Just Real Good Pot Roast
This started with my son’s Mississippi portrait recipe and was adjusted by a FB video and I tweaked it a bit more. I think this one works as one of my top-level comfort foods.
Ingredients:
1 2.5 – 3 lbs. Chuck Roast. seasoned with salt substitute and coarse ground pepper
4 celery ribs, washed and diced
1 small onion diced
2. carrots. scrubbed good, ends trimmed, sliced into thin diagonal slices
3 Tbs olive oil
1 stick of butter
3 Tbs Worcestershire sauce
1 Tbs garlic powder
1 Tbs onion powder
1 tsp Tajin spice
1/2 cup flour
1/2 cup red wine
8 oz sliced mushrooms
1/2 jar of Tamed jalapeños & juices
2 cups beef broth
2 Bay leaves
Dash of Cholula hot sauce to taste (optional)

★ ★ ★ ★ ★

> _EXERCISE INSTRUCTIONS_: Reproduce the pot roast recipe word for word from "Just Real Good" to "top-level comfort foods.". The lines that come after this point have no connection to the pot roast recipe.

★ ★ ★ ★ ★

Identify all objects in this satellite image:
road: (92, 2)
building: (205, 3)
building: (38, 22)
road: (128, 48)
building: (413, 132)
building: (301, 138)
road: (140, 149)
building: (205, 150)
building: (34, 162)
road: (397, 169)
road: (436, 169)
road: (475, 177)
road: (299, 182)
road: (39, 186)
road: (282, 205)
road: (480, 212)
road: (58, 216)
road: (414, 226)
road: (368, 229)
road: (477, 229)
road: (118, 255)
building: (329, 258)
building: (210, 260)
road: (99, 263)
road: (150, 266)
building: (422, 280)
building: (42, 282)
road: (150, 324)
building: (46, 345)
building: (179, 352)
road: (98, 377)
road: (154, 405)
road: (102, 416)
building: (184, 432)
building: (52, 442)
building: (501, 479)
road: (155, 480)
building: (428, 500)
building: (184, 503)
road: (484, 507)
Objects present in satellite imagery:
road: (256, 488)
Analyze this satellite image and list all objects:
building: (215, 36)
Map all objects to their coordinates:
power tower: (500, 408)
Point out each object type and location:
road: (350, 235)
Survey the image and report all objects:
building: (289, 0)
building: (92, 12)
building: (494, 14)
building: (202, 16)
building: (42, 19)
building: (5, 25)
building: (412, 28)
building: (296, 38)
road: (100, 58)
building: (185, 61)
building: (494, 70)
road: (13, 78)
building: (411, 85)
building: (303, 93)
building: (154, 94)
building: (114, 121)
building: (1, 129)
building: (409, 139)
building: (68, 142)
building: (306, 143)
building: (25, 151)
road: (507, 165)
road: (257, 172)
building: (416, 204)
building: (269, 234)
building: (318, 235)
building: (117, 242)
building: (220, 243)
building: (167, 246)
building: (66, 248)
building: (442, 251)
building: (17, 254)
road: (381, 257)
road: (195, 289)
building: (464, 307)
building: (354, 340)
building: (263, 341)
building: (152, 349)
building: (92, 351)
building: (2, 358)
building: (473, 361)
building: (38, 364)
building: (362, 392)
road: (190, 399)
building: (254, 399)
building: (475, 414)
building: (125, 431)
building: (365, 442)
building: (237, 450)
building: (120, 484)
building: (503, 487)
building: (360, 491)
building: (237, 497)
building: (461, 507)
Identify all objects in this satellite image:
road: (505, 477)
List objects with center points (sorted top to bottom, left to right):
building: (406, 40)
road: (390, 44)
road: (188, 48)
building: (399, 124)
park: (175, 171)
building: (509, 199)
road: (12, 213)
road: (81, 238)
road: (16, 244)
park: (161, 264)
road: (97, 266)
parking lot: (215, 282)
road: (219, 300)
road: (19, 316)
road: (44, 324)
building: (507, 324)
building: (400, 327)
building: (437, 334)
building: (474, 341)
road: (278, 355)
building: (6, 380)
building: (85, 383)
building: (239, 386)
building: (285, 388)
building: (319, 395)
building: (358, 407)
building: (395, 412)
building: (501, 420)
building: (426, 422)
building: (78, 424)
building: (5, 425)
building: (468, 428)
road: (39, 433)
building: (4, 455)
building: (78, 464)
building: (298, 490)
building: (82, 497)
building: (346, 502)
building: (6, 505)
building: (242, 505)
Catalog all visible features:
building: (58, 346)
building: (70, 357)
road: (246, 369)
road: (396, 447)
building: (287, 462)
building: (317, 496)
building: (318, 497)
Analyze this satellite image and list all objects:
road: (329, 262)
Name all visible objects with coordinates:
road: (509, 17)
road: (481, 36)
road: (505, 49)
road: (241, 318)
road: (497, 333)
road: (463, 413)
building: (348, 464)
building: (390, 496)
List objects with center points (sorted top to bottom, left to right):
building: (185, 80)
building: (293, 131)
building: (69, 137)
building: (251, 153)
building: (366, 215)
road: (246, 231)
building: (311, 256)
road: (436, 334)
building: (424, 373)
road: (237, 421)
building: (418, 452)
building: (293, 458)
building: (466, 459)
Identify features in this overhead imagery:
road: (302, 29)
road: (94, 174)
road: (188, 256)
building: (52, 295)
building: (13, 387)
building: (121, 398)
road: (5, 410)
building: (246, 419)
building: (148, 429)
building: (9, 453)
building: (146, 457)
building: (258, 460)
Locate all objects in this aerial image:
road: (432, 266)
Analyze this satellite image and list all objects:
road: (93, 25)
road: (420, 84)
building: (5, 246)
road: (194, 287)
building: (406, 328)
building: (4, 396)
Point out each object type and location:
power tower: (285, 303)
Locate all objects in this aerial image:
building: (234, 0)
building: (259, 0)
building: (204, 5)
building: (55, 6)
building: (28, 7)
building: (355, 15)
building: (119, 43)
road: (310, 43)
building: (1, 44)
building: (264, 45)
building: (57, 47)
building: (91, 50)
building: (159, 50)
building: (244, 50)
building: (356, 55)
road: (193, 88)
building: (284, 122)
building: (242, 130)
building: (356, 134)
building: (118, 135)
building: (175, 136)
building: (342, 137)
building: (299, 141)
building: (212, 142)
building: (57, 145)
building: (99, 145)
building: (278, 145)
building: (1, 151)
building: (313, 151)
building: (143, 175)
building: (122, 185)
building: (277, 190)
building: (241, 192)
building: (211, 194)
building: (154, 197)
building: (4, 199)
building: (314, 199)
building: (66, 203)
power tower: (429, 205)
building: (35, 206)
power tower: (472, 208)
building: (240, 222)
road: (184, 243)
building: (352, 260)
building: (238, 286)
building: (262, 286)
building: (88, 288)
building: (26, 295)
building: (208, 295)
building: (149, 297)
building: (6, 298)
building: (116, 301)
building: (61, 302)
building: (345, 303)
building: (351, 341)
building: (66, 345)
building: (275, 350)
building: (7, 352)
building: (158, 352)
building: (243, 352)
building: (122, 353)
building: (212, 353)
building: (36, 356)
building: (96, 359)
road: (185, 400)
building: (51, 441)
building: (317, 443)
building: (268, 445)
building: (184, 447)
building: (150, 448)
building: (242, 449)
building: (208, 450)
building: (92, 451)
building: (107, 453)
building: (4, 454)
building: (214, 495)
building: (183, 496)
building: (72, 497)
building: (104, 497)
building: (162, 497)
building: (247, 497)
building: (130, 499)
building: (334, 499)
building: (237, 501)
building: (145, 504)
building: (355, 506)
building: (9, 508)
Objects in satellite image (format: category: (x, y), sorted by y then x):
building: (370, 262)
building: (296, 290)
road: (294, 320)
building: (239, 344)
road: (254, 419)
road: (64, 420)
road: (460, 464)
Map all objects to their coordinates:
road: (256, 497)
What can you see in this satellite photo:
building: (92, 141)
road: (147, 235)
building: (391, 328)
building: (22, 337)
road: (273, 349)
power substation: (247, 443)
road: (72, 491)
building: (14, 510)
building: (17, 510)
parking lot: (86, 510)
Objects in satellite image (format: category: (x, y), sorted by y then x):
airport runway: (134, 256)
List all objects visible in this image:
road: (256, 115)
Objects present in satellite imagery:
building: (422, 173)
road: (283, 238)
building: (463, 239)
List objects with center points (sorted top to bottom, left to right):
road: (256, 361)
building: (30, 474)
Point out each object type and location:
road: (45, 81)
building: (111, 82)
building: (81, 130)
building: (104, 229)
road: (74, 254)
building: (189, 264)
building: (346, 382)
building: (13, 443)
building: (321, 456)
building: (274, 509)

★ ★ ★ ★ ★

> _TASK SOLUTION_:
Just Real Good Pot Roast
This started with my son’s Mississippi portrait recipe and was adjusted by a FB video and I tweaked it a bit more. I think this one works as one of my top-level comfort foods.